As we conclude a stellar investing year and head into 2014, I think it is time to revisit some of the high yield sectors that have underperformed the market since the Federal Reserve started to talk about the "taper" in May when 10 year Treasury yields were ~1.6%.
This especially seems relevant now that the Fed has officially announced it will start to withdraw liquidity in the market starting in January. Surprisingly ten year yields have not moved much since the announcement which seems to indicate most of the taper was already priced into the market.
This should be a positive for these high yield sectors going into the New Year. I particularly like the energy partnership space. The United States is in the early innings of a huge production boom and energy infrastructure build out which should continue for the foreseeable future. Here are two very high yield plays that should do well in 2014 under these criteria.
Eagle Rock Energy Partners (NASDAQ:EROC) has traditionally consisted of both a upstream and a midstream business. The company just announced it is selling the midstream part of its business to Regency Energy Partners (NYSE:RGP) for $1.325B.
This transaction will obviously have huge implications for the Eagle Rock's prospects going forward. Most of which will be positive which is confirmed by the positive market action Monday after the deal was announced.

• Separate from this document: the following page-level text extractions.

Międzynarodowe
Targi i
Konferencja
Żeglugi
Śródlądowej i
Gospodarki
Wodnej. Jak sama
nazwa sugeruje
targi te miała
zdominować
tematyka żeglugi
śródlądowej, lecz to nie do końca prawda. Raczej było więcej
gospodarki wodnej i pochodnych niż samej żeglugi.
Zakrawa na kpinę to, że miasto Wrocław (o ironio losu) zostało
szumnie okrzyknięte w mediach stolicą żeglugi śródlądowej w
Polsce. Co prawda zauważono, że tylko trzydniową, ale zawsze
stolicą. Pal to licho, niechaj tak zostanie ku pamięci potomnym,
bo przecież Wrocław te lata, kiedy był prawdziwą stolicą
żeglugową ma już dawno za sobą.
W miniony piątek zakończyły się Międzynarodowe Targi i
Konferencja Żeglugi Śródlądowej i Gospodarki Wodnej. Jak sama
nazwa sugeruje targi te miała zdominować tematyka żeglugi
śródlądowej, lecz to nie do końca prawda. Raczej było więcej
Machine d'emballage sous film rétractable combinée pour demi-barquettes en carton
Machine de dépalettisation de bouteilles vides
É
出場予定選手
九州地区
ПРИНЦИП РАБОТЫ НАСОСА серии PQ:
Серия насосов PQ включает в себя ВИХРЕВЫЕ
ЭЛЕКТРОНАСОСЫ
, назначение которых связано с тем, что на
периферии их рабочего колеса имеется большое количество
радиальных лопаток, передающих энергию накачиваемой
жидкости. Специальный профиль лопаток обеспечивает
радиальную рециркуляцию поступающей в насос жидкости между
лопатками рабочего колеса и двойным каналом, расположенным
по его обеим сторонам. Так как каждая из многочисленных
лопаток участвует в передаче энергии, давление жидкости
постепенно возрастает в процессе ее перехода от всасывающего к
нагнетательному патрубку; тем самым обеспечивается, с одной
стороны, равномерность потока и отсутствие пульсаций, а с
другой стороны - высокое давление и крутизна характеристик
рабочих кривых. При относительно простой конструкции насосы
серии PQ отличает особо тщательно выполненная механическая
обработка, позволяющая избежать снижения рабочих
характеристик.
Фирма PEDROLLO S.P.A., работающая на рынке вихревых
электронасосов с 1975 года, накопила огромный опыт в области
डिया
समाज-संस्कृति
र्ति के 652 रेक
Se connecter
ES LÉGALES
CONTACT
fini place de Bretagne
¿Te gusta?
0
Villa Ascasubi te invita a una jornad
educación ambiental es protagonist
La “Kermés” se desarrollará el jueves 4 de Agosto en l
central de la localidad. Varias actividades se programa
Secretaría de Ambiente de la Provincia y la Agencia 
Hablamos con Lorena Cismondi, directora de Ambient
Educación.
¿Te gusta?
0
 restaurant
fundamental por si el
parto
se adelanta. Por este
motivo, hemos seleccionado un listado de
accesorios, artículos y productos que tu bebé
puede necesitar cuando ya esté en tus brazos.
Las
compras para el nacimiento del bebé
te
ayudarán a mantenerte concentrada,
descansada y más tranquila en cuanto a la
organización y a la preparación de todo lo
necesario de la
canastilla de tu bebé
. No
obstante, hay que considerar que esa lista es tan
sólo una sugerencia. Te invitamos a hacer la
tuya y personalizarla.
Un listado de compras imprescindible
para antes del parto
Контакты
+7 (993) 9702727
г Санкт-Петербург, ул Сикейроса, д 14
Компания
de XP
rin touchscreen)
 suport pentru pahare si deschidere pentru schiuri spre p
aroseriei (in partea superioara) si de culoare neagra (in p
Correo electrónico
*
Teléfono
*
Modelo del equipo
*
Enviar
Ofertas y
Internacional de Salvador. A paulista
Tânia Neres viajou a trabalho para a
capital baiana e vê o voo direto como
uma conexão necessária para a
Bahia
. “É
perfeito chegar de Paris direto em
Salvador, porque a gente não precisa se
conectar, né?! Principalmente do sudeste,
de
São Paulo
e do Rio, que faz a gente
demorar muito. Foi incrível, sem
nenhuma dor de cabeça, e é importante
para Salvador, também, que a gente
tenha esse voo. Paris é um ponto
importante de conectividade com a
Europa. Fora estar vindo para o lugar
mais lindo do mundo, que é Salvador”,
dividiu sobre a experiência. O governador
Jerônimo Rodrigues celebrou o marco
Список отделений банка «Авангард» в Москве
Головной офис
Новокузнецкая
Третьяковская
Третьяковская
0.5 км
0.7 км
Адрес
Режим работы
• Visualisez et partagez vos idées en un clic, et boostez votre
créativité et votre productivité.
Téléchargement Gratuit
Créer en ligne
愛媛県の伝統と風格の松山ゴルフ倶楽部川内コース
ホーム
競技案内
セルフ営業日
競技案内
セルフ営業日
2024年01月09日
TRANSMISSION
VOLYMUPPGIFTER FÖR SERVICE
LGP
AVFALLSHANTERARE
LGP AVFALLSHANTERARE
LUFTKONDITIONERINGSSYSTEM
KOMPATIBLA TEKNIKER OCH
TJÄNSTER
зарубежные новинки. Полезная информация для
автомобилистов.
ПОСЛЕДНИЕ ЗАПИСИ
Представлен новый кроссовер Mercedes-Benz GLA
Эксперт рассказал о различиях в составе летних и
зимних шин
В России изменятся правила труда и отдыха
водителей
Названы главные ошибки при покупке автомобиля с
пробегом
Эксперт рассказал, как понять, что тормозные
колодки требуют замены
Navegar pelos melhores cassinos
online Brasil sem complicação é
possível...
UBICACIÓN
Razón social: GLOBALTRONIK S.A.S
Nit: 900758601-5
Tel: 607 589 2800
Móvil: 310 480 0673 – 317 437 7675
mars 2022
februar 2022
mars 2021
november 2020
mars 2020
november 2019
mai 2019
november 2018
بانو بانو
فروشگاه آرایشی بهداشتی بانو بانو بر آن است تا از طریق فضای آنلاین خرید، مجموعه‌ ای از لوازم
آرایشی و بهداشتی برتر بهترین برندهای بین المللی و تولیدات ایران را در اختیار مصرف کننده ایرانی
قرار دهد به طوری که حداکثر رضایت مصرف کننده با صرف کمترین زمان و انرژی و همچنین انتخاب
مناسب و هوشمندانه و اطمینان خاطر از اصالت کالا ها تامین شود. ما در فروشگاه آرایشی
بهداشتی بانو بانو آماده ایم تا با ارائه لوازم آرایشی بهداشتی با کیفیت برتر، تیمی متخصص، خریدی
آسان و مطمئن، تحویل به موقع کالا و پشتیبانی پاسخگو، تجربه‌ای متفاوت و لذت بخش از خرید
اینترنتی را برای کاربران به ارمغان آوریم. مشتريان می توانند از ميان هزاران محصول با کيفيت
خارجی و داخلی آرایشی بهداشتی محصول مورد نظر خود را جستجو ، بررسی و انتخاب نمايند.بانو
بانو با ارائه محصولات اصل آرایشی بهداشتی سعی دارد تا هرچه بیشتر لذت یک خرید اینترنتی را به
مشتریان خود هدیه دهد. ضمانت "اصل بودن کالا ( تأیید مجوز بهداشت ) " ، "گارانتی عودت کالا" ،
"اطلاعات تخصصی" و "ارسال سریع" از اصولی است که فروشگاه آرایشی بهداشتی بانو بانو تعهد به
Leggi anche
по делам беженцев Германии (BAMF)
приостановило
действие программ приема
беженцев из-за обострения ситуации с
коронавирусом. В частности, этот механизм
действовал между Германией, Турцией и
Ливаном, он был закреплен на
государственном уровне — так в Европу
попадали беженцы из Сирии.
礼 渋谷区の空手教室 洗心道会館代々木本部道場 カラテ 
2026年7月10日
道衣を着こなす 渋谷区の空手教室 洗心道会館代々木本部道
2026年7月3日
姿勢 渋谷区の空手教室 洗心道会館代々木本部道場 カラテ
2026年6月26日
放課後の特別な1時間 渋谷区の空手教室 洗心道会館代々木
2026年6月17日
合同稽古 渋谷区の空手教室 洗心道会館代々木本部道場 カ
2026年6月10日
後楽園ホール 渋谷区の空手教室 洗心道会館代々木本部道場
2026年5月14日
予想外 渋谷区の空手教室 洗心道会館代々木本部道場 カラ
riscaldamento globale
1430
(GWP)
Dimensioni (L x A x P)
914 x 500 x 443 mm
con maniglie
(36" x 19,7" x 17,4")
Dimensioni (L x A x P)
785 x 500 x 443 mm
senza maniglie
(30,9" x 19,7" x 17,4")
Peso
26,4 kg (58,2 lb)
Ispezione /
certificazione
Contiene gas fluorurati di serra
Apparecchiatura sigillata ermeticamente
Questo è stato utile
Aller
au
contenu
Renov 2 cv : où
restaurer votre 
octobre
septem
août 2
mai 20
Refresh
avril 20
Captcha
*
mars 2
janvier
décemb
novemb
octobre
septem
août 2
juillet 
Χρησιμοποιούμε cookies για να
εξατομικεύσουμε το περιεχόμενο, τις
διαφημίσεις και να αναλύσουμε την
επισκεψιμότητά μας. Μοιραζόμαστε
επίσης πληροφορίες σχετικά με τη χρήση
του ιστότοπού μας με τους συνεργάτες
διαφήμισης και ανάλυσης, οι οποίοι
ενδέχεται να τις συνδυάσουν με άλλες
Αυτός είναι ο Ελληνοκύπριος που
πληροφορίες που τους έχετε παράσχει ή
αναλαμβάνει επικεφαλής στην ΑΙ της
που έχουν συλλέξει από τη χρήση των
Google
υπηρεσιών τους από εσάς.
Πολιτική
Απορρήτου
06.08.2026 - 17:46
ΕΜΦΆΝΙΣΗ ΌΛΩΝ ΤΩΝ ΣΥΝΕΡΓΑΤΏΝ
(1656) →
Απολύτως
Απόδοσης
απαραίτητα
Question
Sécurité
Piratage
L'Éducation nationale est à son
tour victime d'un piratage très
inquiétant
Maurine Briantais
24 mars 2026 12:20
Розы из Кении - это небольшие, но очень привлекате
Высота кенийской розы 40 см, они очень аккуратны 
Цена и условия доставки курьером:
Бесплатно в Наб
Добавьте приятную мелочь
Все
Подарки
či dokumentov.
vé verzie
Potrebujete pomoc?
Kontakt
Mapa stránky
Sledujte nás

The deal amounts to almost two thirds of Eagle Rock's enterprise value and should provide several benefits to Eagle Rock and its shareholders. The market should reward the stock with a higher multiple as it will now be a pure play E & P concern with promising properties with an average ~12 years of reserve life. It will reduce the company's leverage substantially. Finally, it will provide Eagle Rock with "dry powder" to pursue 'add on' reserves to its existing base.
This was an over $10 stock earlier in the year before it had to cut its distribution payouts. At $6 a share with a ~11% distribution yield, it is too cheap in light of this game changing transaction.
QR Energy L.P. (NYSE:QRE) is a master limited partnership that develops and produces oil, natural gas and natural gas liquids from a variety of properties in Texas, Mid-Continent and Gulf Coast regions. It has a portfolio of stable, long-lived assets.
The shares almost yield twelve percent at current levels (11.8%) and insiders have been net & frequent buyers of the shares over the past 12-18 months. Earnings are on the upswing as well. After posting just 19 cents as a share in profits in FY2012, the company is tracking to better than $1.10 a share in the black in FY2013. Consensus is for $1.30 a share in FY2014.
The company is also experiencing rapidly rising revenues. Sales should post a greater than 25% increase in FY2013 and analysts believe another ~20% gain in FY2014. The 14 analysts that cover the shares have a $20 a share median price target on the stock. This is ~20% above the current level of QRE, in addition its significant yield.
Disclosure: I am long QRE. I wrote this article myself, and it expresses my own opinions. I am not receiving compensation for it (other than from Seeking Alpha). I have no business relationship with any company whose stock is mentioned in this article.